Court of Appeals of Texas, Fourteenth District, HoustonJan 23, 2003
No. 14-02-00675-CR (Tex. App. Jan. 23, 2003)

No. 14-02-00675-CR

Affirmed and Opinion filed January 23, 2003. DO NOT PUBLISH. Tex.R.App.P. 47.2(b).

On Appeal from the 248th District Court, Harris County, Texas, Trial Court Cause No. 730,611

Panel consists of Justices YATES, ANDERSON, and FROST.

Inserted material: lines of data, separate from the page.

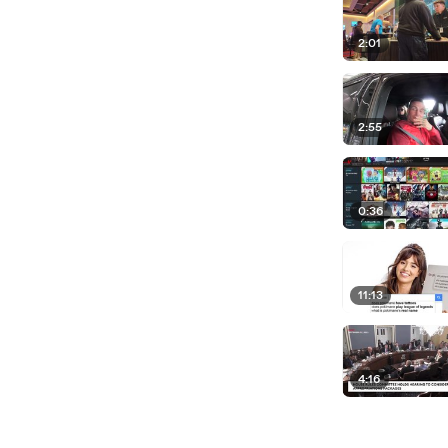
2:01
2:55
0:36
11:13
4:16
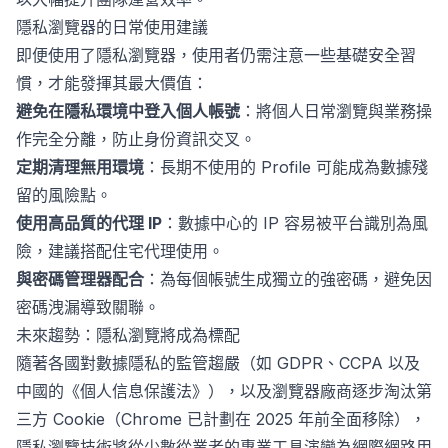
隱私瀏覽器的日常使用建議
即便使用了隱私瀏覽器，使用者仍需注意一些基礎安全習
慣，才能發揮其最大價值：
避免在隱私環境中登入個人帳號
：將個人日常瀏覽與業務操
作完全分離，防止身份資訊交叉。
定期清理無用環境
：長期不使用的 Profile 可能成為數據殘
留的風險點。
使用高品質的代理 IP
：數據中心的 IP 容易被平台識別為風
險，建議搭配住宅代理使用。
與密碼管理器配合
：為每個帳號生成獨立的強密碼，避免因
密碼洩漏導致關聯。
未來趨勢：隱私瀏覽將成為標配
隨著各國對數據隱私的監管趨嚴（如 GDPR、CCPA 以及
中國的《個人信息保護法》），以及瀏覽器廠商逐步淘汰第
三方 Cookie（Chrome 已計劃在 2025 年前全面移除），
隱私瀏覽技術將從少數從業者的專業工具演變為網際網路用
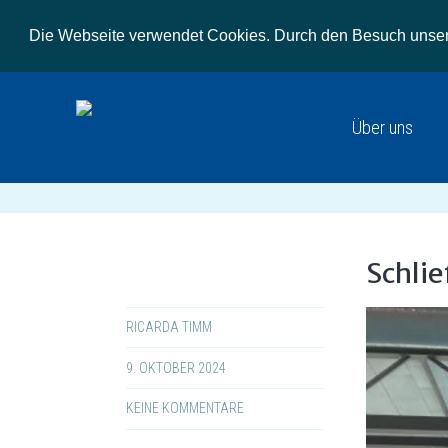
Die Webseite verwendet Cookies. Durch den Besuch unsere
Über uns
Schli
RICARDA TIMM
9. OKTOBER 2024
KEINE KOMMENTARE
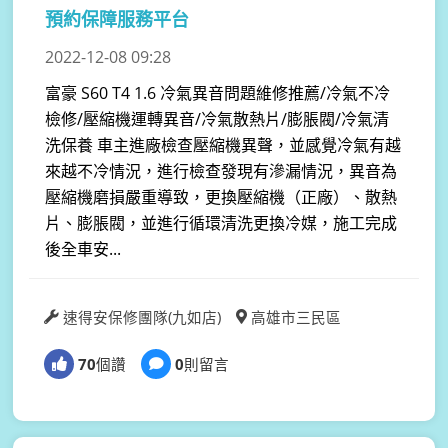
預約保障服務平台
2022-12-08 09:28
富豪 S60 T4 1.6 冷氣異音問題維修推薦/冷氣不冷
檢修/壓縮機運轉異音/冷氣散熱片/膨脹閥/冷氣清
洗保養 車主進廠檢查壓縮機異聲，並感覺冷氣有越
來越不冷情況，進行檢查發現有滲漏情況，異音為
壓縮機磨損嚴重導致，更換壓縮機（正廠）、散熱
片、膨脹閥，並進行循環清洗更換冷媒，施工完成
後全車安...
速得安保修團隊(九如店)
高雄市三民區
70
個讚
0
則留言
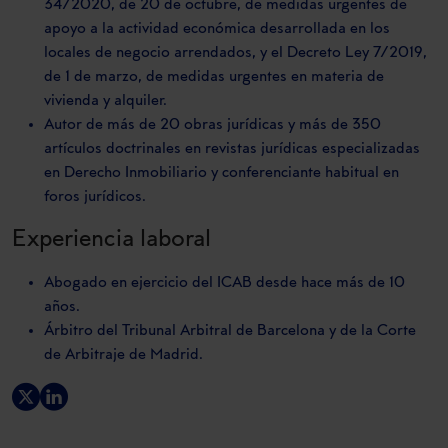
34/2020, de 20 de octubre, de medidas urgentes de
apoyo a la actividad económica desarrollada en los
locales de negocio arrendados, y el Decreto Ley 7/2019,
de 1 de marzo, de medidas urgentes en materia de
vivienda y alquiler.
Autor de más de 20 obras jurídicas y más de 350
artículos doctrinales en revistas jurídicas especializadas
en Derecho Inmobiliario y conferenciante habitual en
foros jurídicos.
Experiencia laboral
Abogado en ejercicio del ICAB desde hace más de 10
años.
Árbitro del Tribunal Arbitral de Barcelona y de la Corte
de Arbitraje de Madrid.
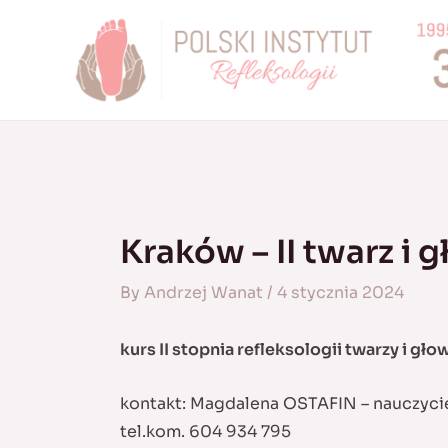
Skip
to
content
Kraków – II twarz i 
By
Andrzej Wanat
/
4 stycznia 2024
kurs II stopnia refleksologii twarzy i gło
kontakt: Magdalena OSTAFIN – nauczyci
tel.kom. 604 934 795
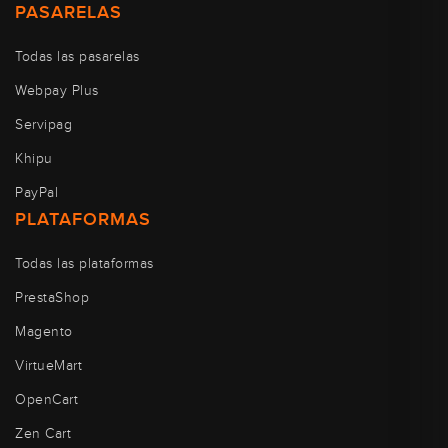
PASARELAS
Todas las pasarelas
Webpay Plus
Servipag
Khipu
PayPal
PLATAFORMAS
Todas las plataformas
PrestaShop
Magento
VirtueMart
OpenCart
Zen Cart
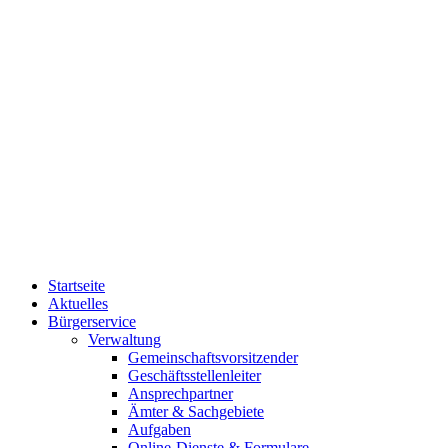
Startseite
Aktuelles
Bürgerservice
Verwaltung
Gemeinschaftsvorsitzender
Geschäftsstellenleiter
Ansprechpartner
Ämter & Sachgebiete
Aufgaben
Online-Dienste & Formulare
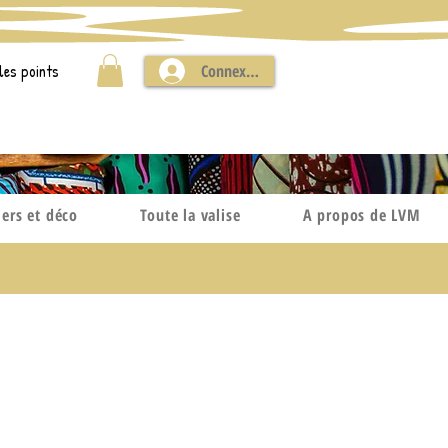
les points
Connexion
iers et déco
Toute la valise
A propos de LVM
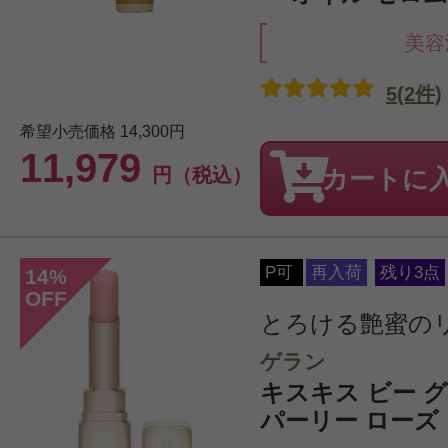
美容
5(2件)
希望小売価格
14,300円
11,979
円（税込）
カートに
P可
再入荷
残り3点
14
%
OFF
とろける艶蜜の
ゲラン
キスキス ビー グロウ
パーリー ローズ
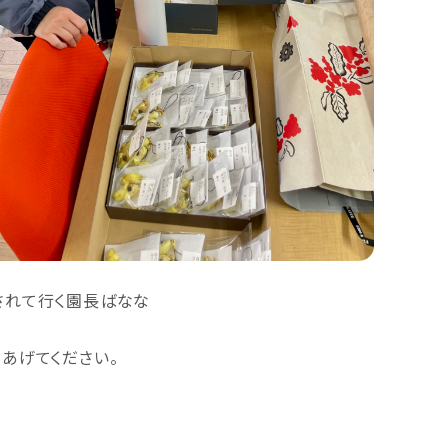
されて行く園長ばなな
あげてください。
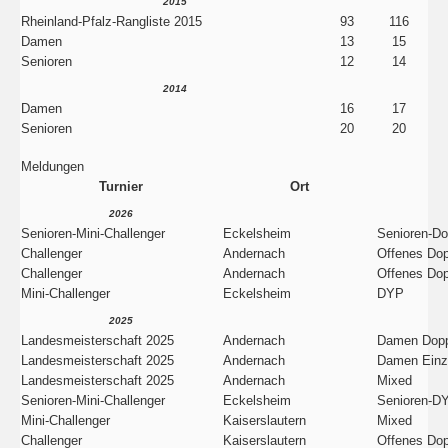
2015
Rheinland-Pfalz-Rangliste 2015
93
116
Damen
13
15
Senioren
12
14
2014
Damen
16
17
Senioren
20
20
Meldungen
Turnier
Ort
2026
Senioren-Mini-Challenger
Eckelsheim
Senioren-Do
Challenger
Andernach
Offenes Dop
Challenger
Andernach
Offenes Dop
Mini-Challenger
Eckelsheim
DYP
2025
Landesmeisterschaft 2025
Andernach
Damen Dopp
Landesmeisterschaft 2025
Andernach
Damen Einz
Landesmeisterschaft 2025
Andernach
Mixed
Senioren-Mini-Challenger
Eckelsheim
Senioren-D
Mini-Challenger
Kaiserslautern
Mixed
Challenger
Kaiserslautern
Offenes Dop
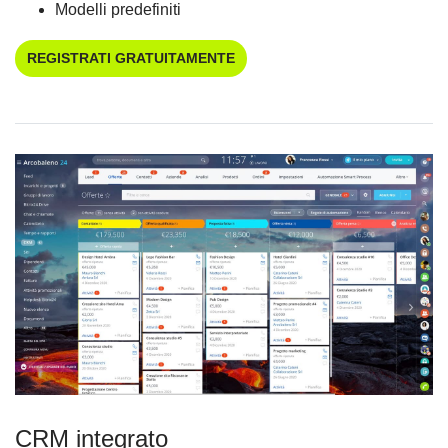
Modelli predefiniti
REGISTRATI GRATUITAMENTE
CRM integrato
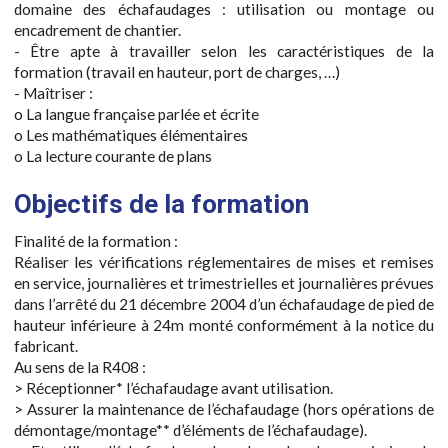
domaine des échafaudages : utilisation ou montage ou
encadrement de chantier.
- Être apte à travailler selon les caractéristiques de la
formation (travail en hauteur, port de charges, …)
- Maîtriser :
o La langue française parlée et écrite
o Les mathématiques élémentaires
o La lecture courante de plans
Objectifs de la formation
Finalité de la formation :
Réaliser les vérifications réglementaires de mises et remises
en service, journalières et trimestrielles et journalières prévues
dans l’arrêté du 21 décembre 2004 d’un échafaudage de pied de
hauteur inférieure à 24m monté conformément à la notice du
fabricant.
Au sens de la R408 :
> Réceptionner* l’échafaudage avant utilisation.
> Assurer la maintenance de l’échafaudage (hors opérations de
démontage/montage** d’éléments de l’échafaudage).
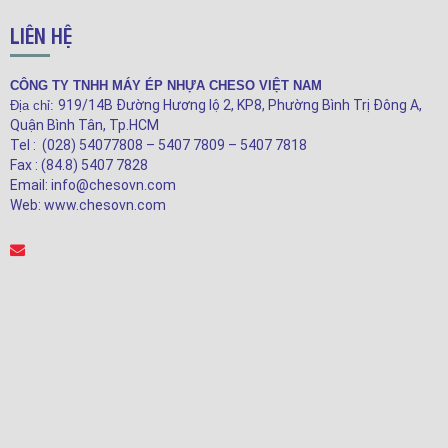
LIÊN HỆ
CÔNG TY TNHH MÁY ÉP NHỰA CHESO VIỆT NAM
919/14B Đường Hương lộ 2, KP8, Phường Bình Trị Đông A,
Địa chỉ:
Quận Bình Tân, Tp.HCM
Tel : (028) 54077808 – 5407 7809 – 5407 7818
Fax : (84.8) 5407 7828
Email: info@chesovn.com
Web: www.chesovn.com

Appellant entered a plea of guilty before the jury to the offense of aggravated robbery. On December 13, 1996, the trial court, based on the jury's verdict on sentencing, placed appellant on probation for ten years. On April 3, 2002, the State filed a motion to revoke alleging appellant had violated the terms and conditions of his probation. On May 29, 2002, the State filed an amended motion. At the hearing, appellant pled true to the alleged violation. On June 14, 2002, the trial court granted the motion to revoke and sentenced appellant to ten years' confinement in the Texas Department of Criminal Justice — Institutional Division. Appellant filed a pro se notice of appeal. Appellant's appointed counsel filed a brief in which she concludes the appeal is wholly frivolous and without merit. The brief meets the requirements of Anders v. California, 386 U.S. 738, 87 S.Ct. 1396, 18 L.Ed.2d 493 (1967), by presenting a professional evaluation of the record demonstrating why there are no arguable grounds to be advanced. See High v. State, 573 S.W.2d 807 (Tex.Crim.App. 1978). A copy of counsel's brief was delivered to appellant. Appellant was advised of the right to examine the appellate record and file a pro se response. See Stafford v. State, 813 S.W.2d 503, 510 (Tex.Crim.App. 1991). As of this date, no pro se response has been filed. We have carefully reviewed the record and counsel's brief and agree the appeal is wholly frivolous and without merit. Further, we find no reversible error in the record. A discussion of the brief would add nothing to the jurisprudence of the state. Accordingly, the judgment of the trial court is affirmed.